Data Fusion originated as a technique from the 1980's defense industry where the goal was to, when doing digital intelligence, to come up with a single, unified truth -- e.g. combining information from multiple sources the belief is that enemy tank serial number A123 is at location X.

Then in the 1990's and beyond, marketers took up the approach to come up with a single, unified version of a potential customer; e.g. taking a simplistic data fusion approach, if two sources claimed a person was married and one single, then the unified truth was that the potential customer was considered married for marketing purposes.

This was all done to simplify processing. Having a single version of the truth allowed for smaller data and simpler algorithms.

But now we are in the era of Big Data, and high-powered machine learning algorithms are free, pre-packaged, and ready to download. The constraints and assumptions of the 1980's no longer hold true; instead, as I blogged last week, data should never be deleted.

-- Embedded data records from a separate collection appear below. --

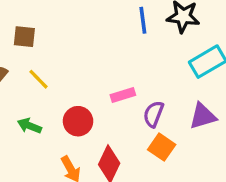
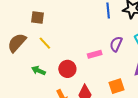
purple semicircle: (153, 114) -> (116, 44), moved
orange square: (162, 147) -> (117, 86), turned 35

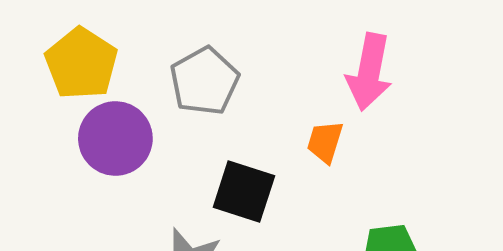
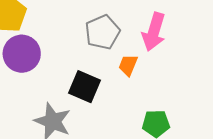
gray pentagon: (204, 81) -> (102, 32), moved

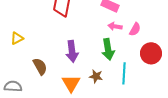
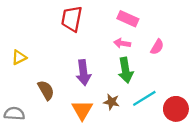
pink arrow: (115, 26) -> (122, 43), moved
red circle: (151, 53) -> (176, 109), moved
cyan line: (124, 73) -> (144, 98), turned 55

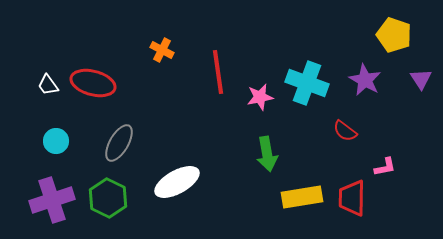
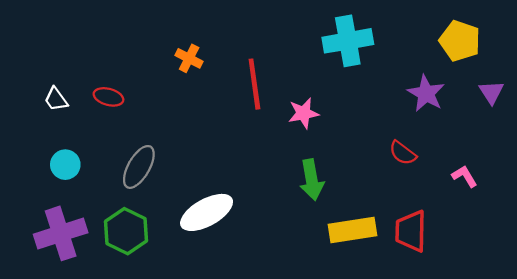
red ellipse: (93, 83) -> (108, 97), size x0.6
cyan cross: (307, 83) -> (348, 41), moved, turned -30
pink L-shape: (385, 167) -> (465, 176), moved, turned -110

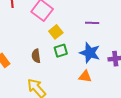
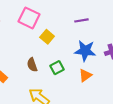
green square: (61, 51) -> (57, 68), moved
orange triangle: (85, 76) -> (85, 75), turned -32

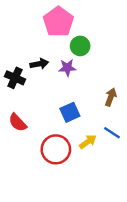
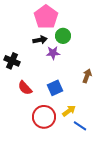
black arrow: (39, 64) -> (40, 40), moved
red semicircle: (18, 123) -> (25, 88), moved
blue line: (112, 133) -> (80, 126), moved

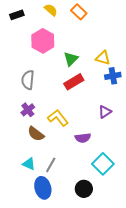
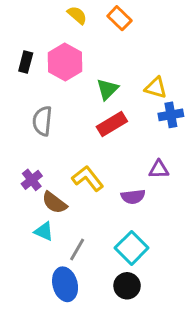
black rectangle: (17, 15) -> (26, 62), moved, turned -56
purple cross: (28, 110) -> (32, 180), moved
purple triangle: (105, 112) -> (159, 169), turned 32
purple semicircle: (83, 138) -> (133, 197), moved
cyan triangle: (29, 164) -> (44, 231), moved
cyan square: (103, 164) -> (132, 248), moved

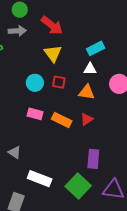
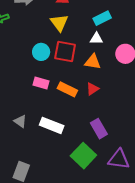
red square: (59, 82) -> (65, 51), size x1.6
purple rectangle: (93, 159) -> (99, 129), turned -36
white rectangle: (40, 179) -> (52, 125), moved

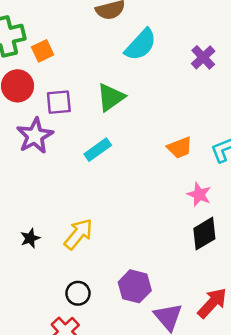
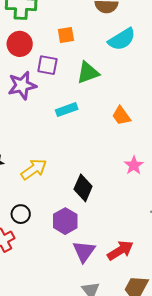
orange square: (43, 51) -> (66, 35), moved
orange trapezoid: (180, 148) -> (121, 116), moved, turned 60
black diamond: (204, 234) -> (83, 188), moved, turned -52

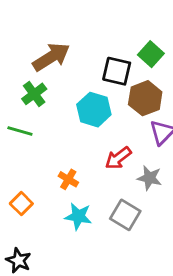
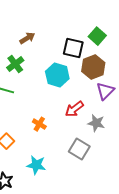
brown arrow: (51, 57) -> (27, 38), size x0.6
cyan star: (78, 216) -> (36, 165), moved

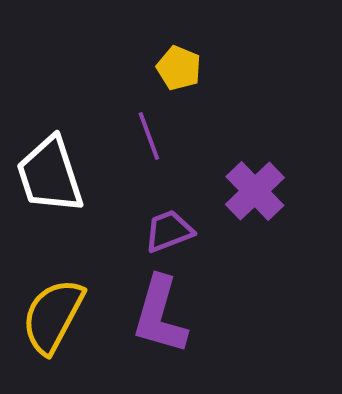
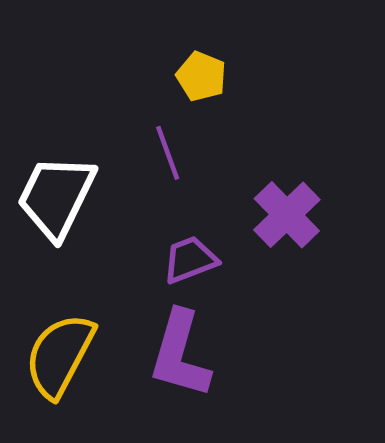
white trapezoid: (50, 175) -> (56, 197), turned 44

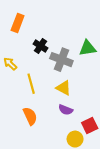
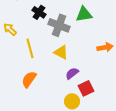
purple semicircle: (66, 110) -> (72, 73), moved, turned 120
orange semicircle: (30, 116) -> (29, 79), turned -120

Machine learning algorithms can take advantage of multiple sources of data. For example, a machine learning algorithm may figure out that credit scoring agency A is more accurate for Florida residents and that credit scoring agency B is more accurate for Alabama residents. Well, you may say, once that's figured out why not just discard the corresponding weaker data for each resident? That would be data fusion thinking. A machine learning algorithm can adapt over time as more data becomes available; it can detect shifts in accuracy, such as if credit scoring agency B improves its accuracy for Florida.

In short, in the era of Big Data and NoSQL, additional data should just take up additional columns, and just let the machine learning algorithms deal with it.

Now, even though we shouldn't practice Data Fusion, there are still some things we can learn from it. For example, a technique called Fuzzy Data Fusion exploits redundancy in sources of information to score the reliability of each source. Applying this notion to the context of Big Data and machine learning, sources that are scored as reliable could be used as a training set reference in a boosting scenario.

Remember, fusion equals destruction. Don't delete that data, use it.